Shao et al. ⁵² recently reported that arginine-NO pathway intermediates can distinguish patients with differential burdens of WHO group 2 PH. Melenovsky et al. ⁵³ found that impaired transpulmonary cGMP release relative to transpulmonary B-type natriuretic peptide uptake was present in HF patients with high pulmonary vascular resistance and that phosphodiesterase-5 inhibition restored cGMP responsiveness.
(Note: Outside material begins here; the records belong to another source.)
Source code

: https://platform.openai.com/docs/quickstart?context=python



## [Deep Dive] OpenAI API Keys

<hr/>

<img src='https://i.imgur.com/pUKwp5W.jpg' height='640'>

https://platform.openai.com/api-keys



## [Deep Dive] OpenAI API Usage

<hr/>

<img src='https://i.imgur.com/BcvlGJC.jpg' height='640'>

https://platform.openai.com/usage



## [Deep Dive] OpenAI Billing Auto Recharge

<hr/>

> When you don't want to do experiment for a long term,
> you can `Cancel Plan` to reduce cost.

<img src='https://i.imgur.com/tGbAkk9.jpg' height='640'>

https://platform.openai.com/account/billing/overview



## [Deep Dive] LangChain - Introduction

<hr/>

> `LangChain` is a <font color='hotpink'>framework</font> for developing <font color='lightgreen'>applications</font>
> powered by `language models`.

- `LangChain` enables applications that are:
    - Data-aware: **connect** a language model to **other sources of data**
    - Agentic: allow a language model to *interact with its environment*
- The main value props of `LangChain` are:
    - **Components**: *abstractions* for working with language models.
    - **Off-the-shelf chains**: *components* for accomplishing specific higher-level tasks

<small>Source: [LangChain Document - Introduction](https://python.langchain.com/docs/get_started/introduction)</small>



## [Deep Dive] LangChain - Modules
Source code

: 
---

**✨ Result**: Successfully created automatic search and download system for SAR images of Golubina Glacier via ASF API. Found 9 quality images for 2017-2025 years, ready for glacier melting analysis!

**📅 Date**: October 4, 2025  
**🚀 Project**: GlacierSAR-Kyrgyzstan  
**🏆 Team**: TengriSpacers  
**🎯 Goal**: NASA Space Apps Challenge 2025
That study is an example of careful physiologic phenotyping with multisite sampling that can serve as a basis for potentially inferring local metabolism in the pulmonary circulation via measurement of circulating small molecules such as cGMP. While these studies provide promise that circulating markers of arginine-NO pathway intermediates associate with hemodynamic profiles, further investigations are needed to determine whether circulating metabolite levels from metabolic profiling will predict responses to therapies and prognosis in RV-PV dysfunction.

CONCLUSION

Although metabolomics technologies are still under development, they complement other functional genomic approaches, such as high-throughput genome sequencing and RNA expression analysis. ⁵⁴ Together, they hold great promise to transform our ability to profile samples and discover multiple new biomarkers for RV-PV dysfunction. Novel multimarker approaches may also permit identification of alterations in specific pathways to inform the best preventative and therapeutic interventions for each individual, by restoring the specific perturbed pathways to their normal function.